First, the sample study included in this analysis is small: only seven patients have been enrolled; however, our experience provides a glimpse of how this innovative strategy can be applied at other institutions and countries.

As this study compares outcomes before and after device implantation, not a prospective randomized study, we cannot exclude bias; however, to reduce potential bias, we included only patients in NYHA class III and with optimal HF medical therapy at the maximum tolerated dose, and we made a comparison pre‐ and post‐CardioMEMS implantation for each patient; consequently, each patient becomes his own control.

Patients have different observation periods (minimum 10 months, maximum 72 months), and the benefits observed in this study may be different if the analysis was performed considering 12 months before the CardioMEMS implant and 12 months after the CardioMEMS implant.

The impact of CardioMEMS on the levosimendan infusion has been calculated assuming a hypothetical scenario in which levosimendan was administered every 21 days.
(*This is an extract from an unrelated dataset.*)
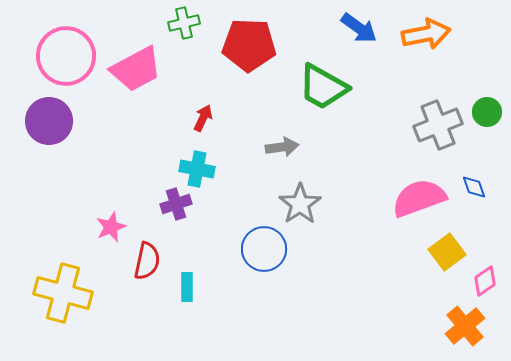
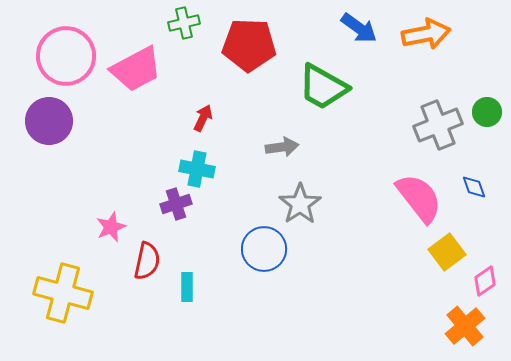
pink semicircle: rotated 72 degrees clockwise
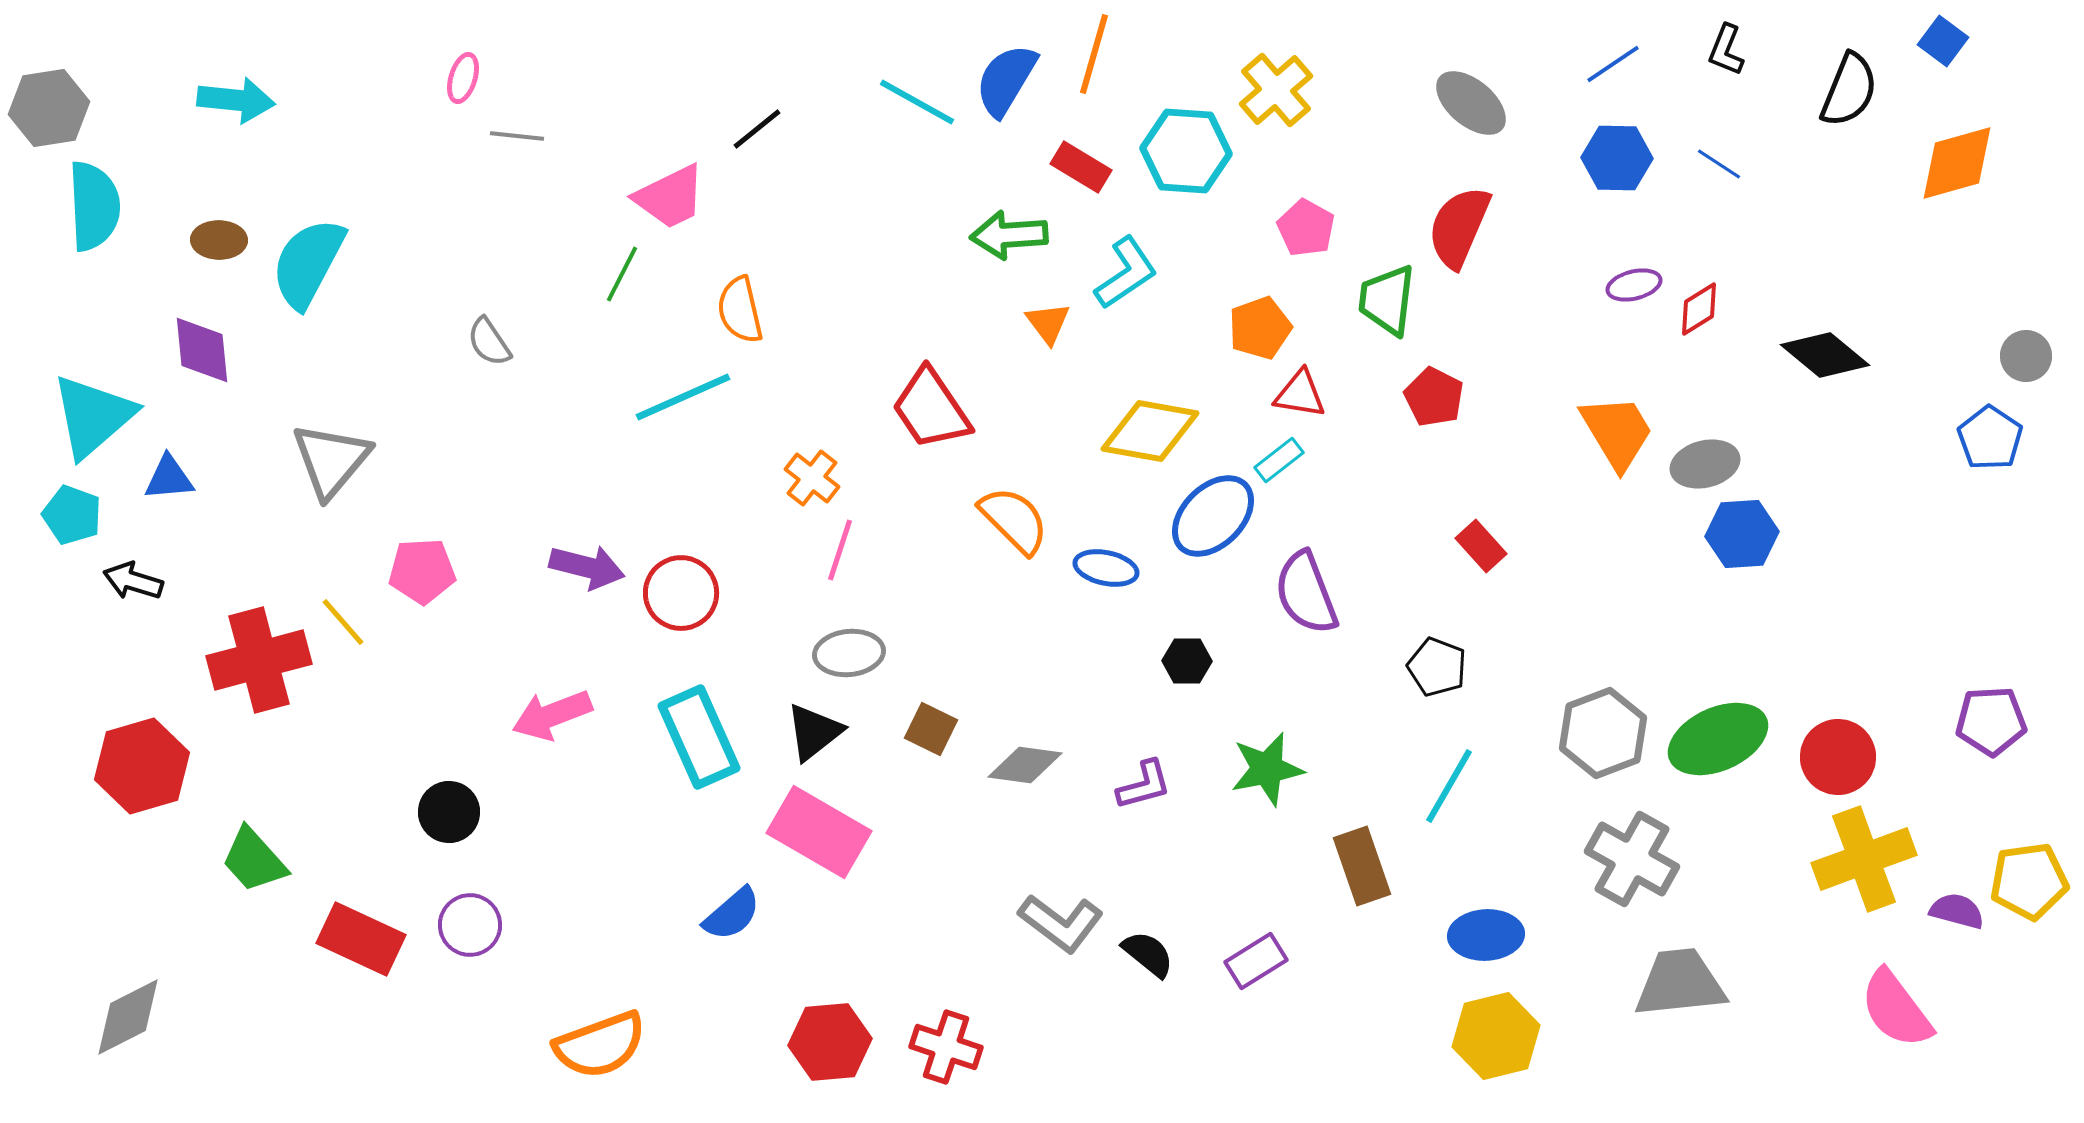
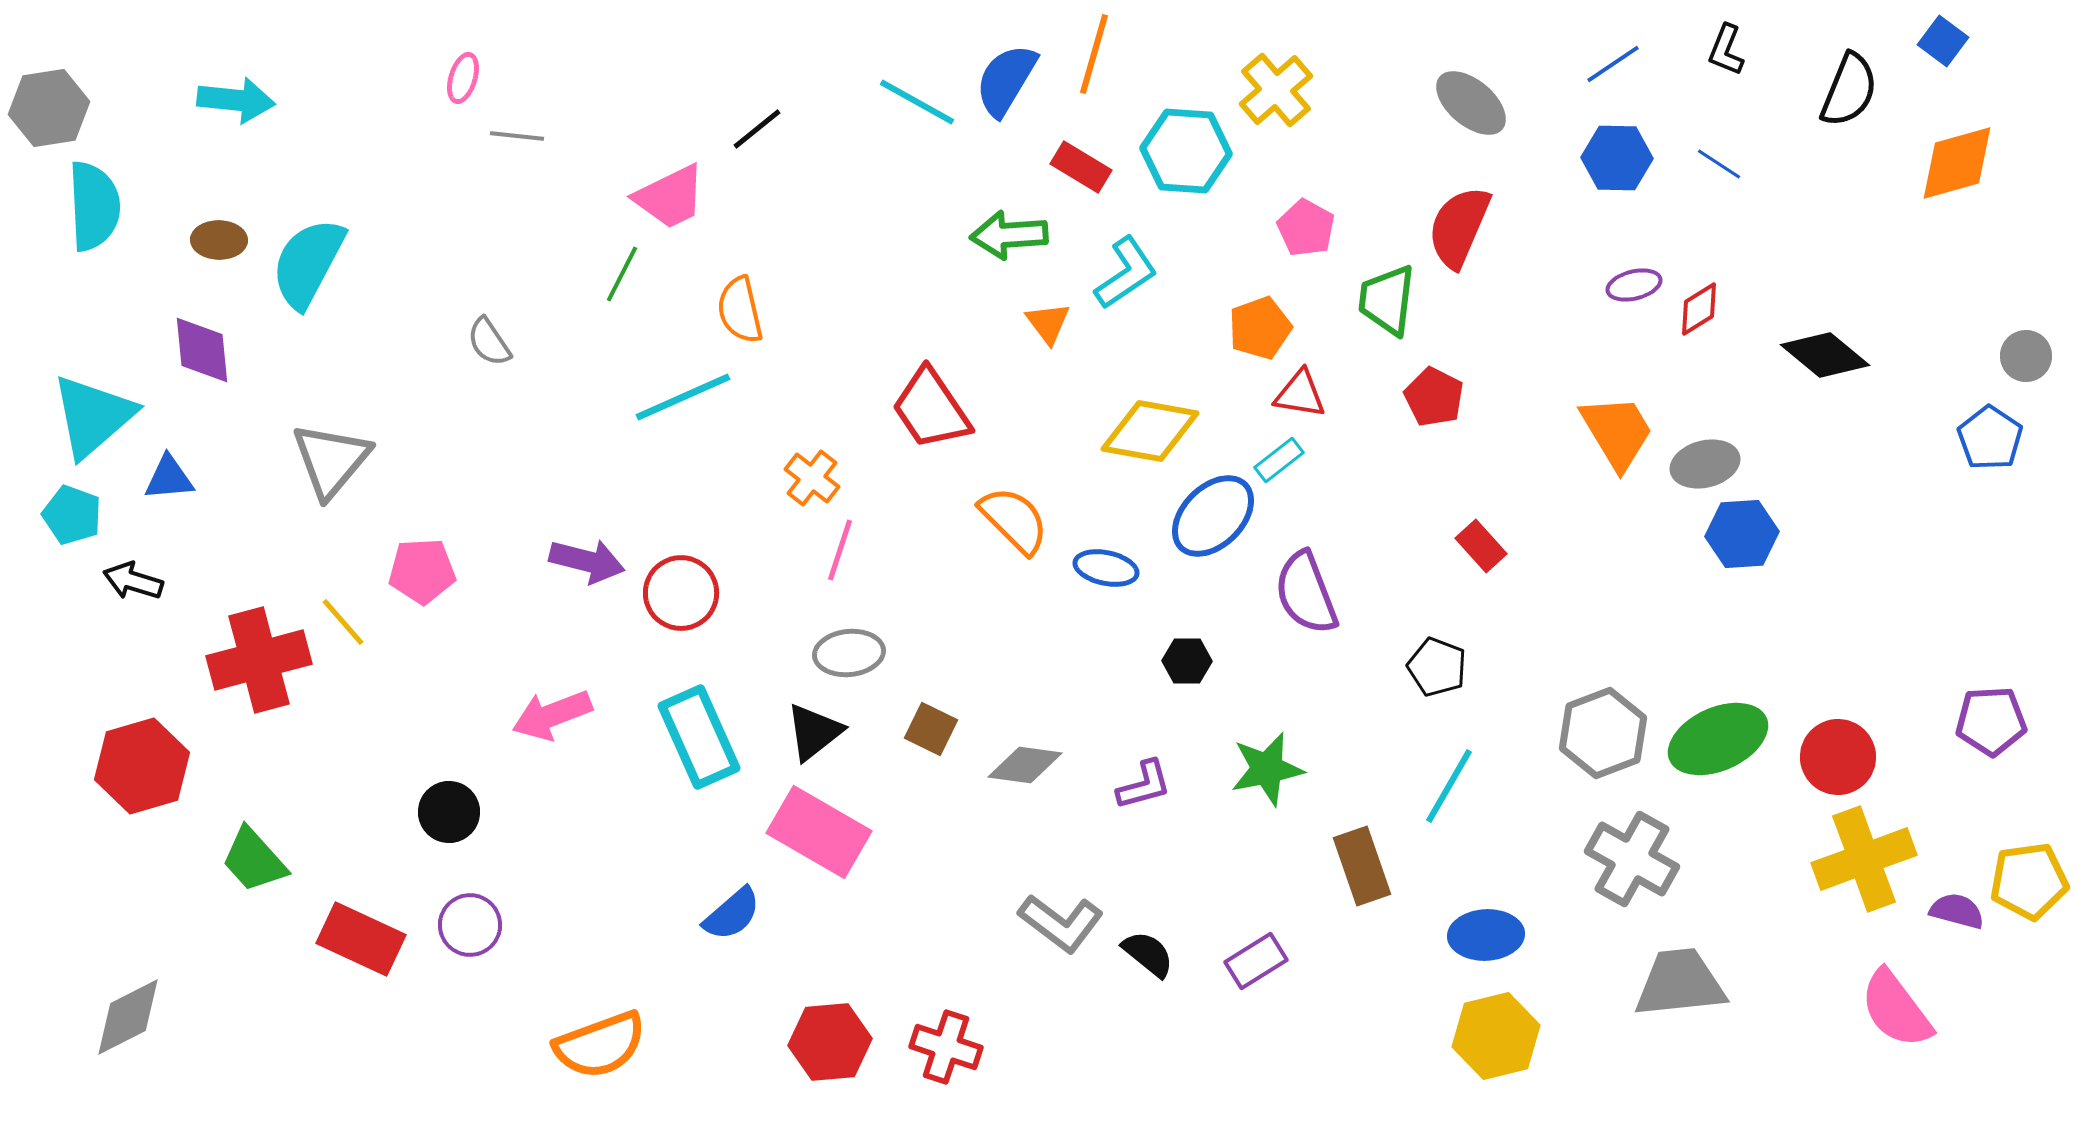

Even if this period were more extended (e.g. 42 days), we would still save 52 vials and €102 000 in total hospitalization costs (hospital stay + drug cost).

Moreover, COVID‐19 significantly impacted the analysis ⁴¹ ; changes in the number of hospitalizations have been widely reported. In our study, hospitalizations during COVID‐19 have been considered unplanned, even if planned, as patients have been hospitalized after access to the ED.

Conclusions

The new concept of associating CardioMEMS with levosimendan infusions and its role as a ‘bridge’ device to ventricular assist or heart transplantation appears extremely promising but needs further studies on larger patient cohorts to better define its efficacy and tolerability.

Nevertheless, our preliminary results support the usefulness of this system in the remote management of persons with HF and the rehospitalization reduction for exacerbation and drug management. The parameters' monitoring through the CardioMEMS device allows personalized drug therapy management. Finally, our innovative strategy contributes to achieving organizational efficiency in healthcare facilities and the adequate use and allocation of financial and human resources, resulting in better outcomes for HF patients.

As informed by scientific evidence, national and regional healthcare systems should recognize the value of remote monitoring for challenging illnesses, such as HF. CardioMEMS should be considered the standard of care for persons with HF who are eligible for the device implant.

Payers, decision‐makers, and clinicians should collaborate to redesign patient pathways and define financial mechanisms based on value and outcome.

Conflict of interest

Valeria Visco, Cristina Esposito, Antonella Rispoli, Paola Di Pietro, Carmine Izzo, Francesco Loria, Daniele Di Napoli, Nicola Virtuoso, Alessia Bramanti, Michele Manzo, Carmine Vecchione, and Michele Ciccarelli declare that they have no conflict of interest.

Funding

This work was funded by the SOLOMAX SociaLNetwOrk of MedicAlEXperiences Prog. N. F/260007/05/X51—CUP: B49J21031700008 and Innovation Agreement D.M. 02.8.2019 Life Sciences—MISE.

Supporting information

Table S1. Detailed comparison pre and post implant hospitalization of the CardioMEMS System in all 7 enrolled patients (12 months pre vs. 12 months post).

Visco, V. , Esposito, C. , Rispoli, A. , Di Pietro, P. , Izzo, C. , Loria, F. , Di Napoli, D. , Virtuoso, N. , Bramanti, A. , Manzo, M. , Vecchione, C. , and Ciccarelli, M. (2024) The favourable alliance between CardioMEMS and levosimendan in patients with advanced heart failure. ESC Heart Failure, 11: 2835–2848. 10.1002/ehf2.14838.